Converting that sentence to an equation, and representing the position of a rectangle in a quadrature by it's left hand boundary x and its width w, we get that:

(v*m)*w^2 + (m*x+c)*w - A/k == 0

where k is the number of pieces we want to use to approximate the quadrant, and v is a weighting function I'll come to shortly. This can be used to construct the quadrature by first setting x0 = 0 and solving for w0, which is then used to set x1 = w0 and solve for w1. Then set x2 = w1, etc etc until you've got all k left-hand boundary points. The k+1th boundary point is obviously Pi/2.

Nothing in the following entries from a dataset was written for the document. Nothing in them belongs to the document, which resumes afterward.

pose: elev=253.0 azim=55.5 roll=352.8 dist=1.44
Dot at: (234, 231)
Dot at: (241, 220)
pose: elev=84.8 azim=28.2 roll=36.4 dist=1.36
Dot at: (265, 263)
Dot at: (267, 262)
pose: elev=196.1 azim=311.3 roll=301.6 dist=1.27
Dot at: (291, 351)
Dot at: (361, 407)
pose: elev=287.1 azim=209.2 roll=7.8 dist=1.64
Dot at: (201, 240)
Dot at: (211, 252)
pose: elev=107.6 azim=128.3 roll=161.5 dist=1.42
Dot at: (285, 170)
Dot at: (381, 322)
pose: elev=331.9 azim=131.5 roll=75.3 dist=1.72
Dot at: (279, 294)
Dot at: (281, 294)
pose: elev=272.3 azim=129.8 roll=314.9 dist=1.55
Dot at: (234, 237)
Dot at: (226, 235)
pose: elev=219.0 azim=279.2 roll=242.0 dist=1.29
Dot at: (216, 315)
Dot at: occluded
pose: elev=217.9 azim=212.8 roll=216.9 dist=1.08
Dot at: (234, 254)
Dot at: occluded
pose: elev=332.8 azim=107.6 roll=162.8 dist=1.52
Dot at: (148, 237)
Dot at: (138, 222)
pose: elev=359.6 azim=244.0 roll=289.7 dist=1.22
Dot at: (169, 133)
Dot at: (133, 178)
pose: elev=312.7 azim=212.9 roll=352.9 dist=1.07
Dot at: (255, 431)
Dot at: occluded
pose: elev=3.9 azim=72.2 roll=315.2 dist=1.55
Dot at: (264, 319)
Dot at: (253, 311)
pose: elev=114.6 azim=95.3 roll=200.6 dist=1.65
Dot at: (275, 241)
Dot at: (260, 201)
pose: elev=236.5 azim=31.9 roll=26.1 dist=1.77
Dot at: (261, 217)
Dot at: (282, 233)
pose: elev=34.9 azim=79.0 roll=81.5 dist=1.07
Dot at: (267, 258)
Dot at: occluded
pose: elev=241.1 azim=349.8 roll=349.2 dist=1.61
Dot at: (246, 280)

The weighting function v effectively represents where the rectangle crosses the red line. A constant v = 0.5 is equivalent to it crossing in the middle, and gets you this with 10 points:

but you can play around with it to see what better balances the points. Ideally it should stay in the range [0, 1] and the sum of the values you use should be k/2.

If you want an even better approximation without messing around with weighting functions, you could try least-squares fitting a line rather than just fitting it to the endpoints, or you could try fitting a cubic polynomial to the blue curve instead of a linear polynomial. It'll entail solving quartics but if you've a maths package on hand that shouldn't be a problem.